START Text for analysis
# Anyone have resort map of Port O'Call, Hilton Head



## mikey0531 (Jun 14, 2006)

We have been assigned cottage number 22 -- 3 bedroom -- does anyone know where this is located?  Is it anywhere near the pool?  Or, does anyone have a resort map that can be emailed to me?

Thanks,
Debi


----------



## IreneLF (Jun 15, 2006)

Hi Debi,
I don't but I bet a phone call to the resort would get you the info. There are two pools and they are nearer the high rise buildings. From what I saw of the resort on our last trip, it's just not that big.
We'll be there the same week as you - i saw the last minute rental offer and would have grabbed it but we already rented a cottage from someone else 
(#39).
My kids are a boy of 15 and girl of 13, how old are yours?


----------



## nerodog (Jun 15, 2006)

hi, I have one at home and will get back to you over the weekend...


----------



## IreneLF (Jun 15, 2006)

Nerodog,
Thanks, I'd love to see the map too!


----------



## mikey0531 (Jun 15, 2006)

I have one who's 2 1/2 and my son will be 15 in August.  Maybe we could get them together.  Mine isn't happy that he's not bringing a friend this trip.


----------



## mikey0531 (Jun 15, 2006)

That's great -- thanks very much 

Debi


----------



## IreneLF (Jun 15, 2006)

That's a nice coincidence! 
I've sent you a provate email.


----------



## nerodog (Jun 16, 2006)

HI Irene, I am looking at the map and you are right next door to the cottage I was in !! It is not at the entrance, but you are the third cluster of cottages and you are right on the lagoon to see alligators!! Its a nice unit, no porch but I think you will like it. I dont know how to put the map on email so here is the phone no# to obtain one.. reba management - 843-842-5583. I am sure they will send one to you. You will get one at check in...it is nice and private and thereis a beach access gate  walking distance and right out the door  from your cottage.  The resort is not that big so its easy to walk around. There are 2 pools also.Van der Meer tennis center is right next door.You can also drive to the beach, 5-10 min, small parking lot near the Crowne plaza resort. Have fun !!!!!!!!
END Text for analysis
▶ [What the exercise asks]: Reproduce the passage of the forum thread about the Port O'Call resort map above, starting with "I have one who's" and going on through "friend this trip.".
START Listed entries
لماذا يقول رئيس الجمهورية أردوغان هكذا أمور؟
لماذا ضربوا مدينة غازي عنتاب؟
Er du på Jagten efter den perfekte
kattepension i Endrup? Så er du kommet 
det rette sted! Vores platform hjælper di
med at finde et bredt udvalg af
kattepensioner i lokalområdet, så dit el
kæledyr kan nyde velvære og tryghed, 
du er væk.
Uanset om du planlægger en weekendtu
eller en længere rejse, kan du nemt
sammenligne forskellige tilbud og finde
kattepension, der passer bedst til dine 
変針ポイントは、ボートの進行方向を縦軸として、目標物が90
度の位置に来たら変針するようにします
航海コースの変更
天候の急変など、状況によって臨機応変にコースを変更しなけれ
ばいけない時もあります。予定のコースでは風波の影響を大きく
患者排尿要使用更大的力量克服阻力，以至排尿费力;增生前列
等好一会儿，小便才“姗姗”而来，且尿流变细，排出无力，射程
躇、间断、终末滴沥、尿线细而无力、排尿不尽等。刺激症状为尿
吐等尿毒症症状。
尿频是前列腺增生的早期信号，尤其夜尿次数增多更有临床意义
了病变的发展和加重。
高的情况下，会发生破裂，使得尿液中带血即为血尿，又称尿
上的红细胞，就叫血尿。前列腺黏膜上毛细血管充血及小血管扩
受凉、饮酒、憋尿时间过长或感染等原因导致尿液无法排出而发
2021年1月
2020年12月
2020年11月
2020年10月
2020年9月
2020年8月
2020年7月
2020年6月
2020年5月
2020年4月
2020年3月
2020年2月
END Listed entries
START Listed entries
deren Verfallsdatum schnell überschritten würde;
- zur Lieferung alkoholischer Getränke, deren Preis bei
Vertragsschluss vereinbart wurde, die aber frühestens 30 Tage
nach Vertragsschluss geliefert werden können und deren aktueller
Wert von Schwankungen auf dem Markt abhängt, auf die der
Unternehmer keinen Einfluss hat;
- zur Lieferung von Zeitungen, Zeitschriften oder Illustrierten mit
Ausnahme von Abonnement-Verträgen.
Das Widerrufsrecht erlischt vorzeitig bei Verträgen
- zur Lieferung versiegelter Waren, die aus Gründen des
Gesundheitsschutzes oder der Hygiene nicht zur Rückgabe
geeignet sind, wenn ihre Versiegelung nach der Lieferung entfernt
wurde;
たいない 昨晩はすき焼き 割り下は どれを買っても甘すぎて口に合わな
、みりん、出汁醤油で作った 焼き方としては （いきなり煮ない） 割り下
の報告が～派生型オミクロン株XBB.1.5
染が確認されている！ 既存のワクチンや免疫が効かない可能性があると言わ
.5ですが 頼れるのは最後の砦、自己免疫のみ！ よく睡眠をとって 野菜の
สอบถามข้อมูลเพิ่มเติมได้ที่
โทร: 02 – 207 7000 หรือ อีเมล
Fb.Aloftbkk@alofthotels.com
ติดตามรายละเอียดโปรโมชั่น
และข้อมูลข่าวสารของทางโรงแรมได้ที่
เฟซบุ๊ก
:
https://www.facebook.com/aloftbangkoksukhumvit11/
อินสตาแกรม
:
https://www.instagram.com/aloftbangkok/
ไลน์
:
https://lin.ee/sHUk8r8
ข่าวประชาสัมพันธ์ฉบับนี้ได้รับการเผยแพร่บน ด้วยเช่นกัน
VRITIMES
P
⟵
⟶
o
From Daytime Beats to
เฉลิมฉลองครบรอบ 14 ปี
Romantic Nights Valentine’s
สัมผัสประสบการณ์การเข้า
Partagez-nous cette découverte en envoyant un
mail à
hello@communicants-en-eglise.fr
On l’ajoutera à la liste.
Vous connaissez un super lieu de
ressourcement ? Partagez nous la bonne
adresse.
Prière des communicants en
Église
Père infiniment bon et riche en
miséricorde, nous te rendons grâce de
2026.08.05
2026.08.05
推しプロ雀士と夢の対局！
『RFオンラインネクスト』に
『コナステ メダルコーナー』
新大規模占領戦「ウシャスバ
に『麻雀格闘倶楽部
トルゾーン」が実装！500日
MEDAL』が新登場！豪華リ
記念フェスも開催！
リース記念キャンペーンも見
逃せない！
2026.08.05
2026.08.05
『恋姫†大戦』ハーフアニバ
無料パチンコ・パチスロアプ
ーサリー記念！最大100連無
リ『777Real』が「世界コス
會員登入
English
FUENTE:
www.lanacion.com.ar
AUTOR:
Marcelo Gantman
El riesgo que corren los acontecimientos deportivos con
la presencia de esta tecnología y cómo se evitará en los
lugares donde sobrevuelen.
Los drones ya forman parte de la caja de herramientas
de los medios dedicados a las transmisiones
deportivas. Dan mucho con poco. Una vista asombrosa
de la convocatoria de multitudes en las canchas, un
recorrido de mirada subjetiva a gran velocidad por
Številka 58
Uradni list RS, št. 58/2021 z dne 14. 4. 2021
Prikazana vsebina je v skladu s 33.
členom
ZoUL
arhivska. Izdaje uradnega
END Listed entries
START Listed entries
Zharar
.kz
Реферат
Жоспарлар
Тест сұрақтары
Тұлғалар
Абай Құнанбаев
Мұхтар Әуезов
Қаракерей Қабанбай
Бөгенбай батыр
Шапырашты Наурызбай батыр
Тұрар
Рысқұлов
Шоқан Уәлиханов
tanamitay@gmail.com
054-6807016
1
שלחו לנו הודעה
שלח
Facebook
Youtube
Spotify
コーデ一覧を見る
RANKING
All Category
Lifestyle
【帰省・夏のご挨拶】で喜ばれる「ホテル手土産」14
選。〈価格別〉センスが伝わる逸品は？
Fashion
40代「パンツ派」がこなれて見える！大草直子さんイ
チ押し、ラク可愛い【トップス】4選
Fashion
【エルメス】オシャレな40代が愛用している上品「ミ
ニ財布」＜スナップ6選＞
END Listed entries
▶ [Output]:
I have one who's 2 1/2 and my son will be 15 in August.  Maybe we could get them together.  Mine isn't happy that he's not bringing a friend this trip.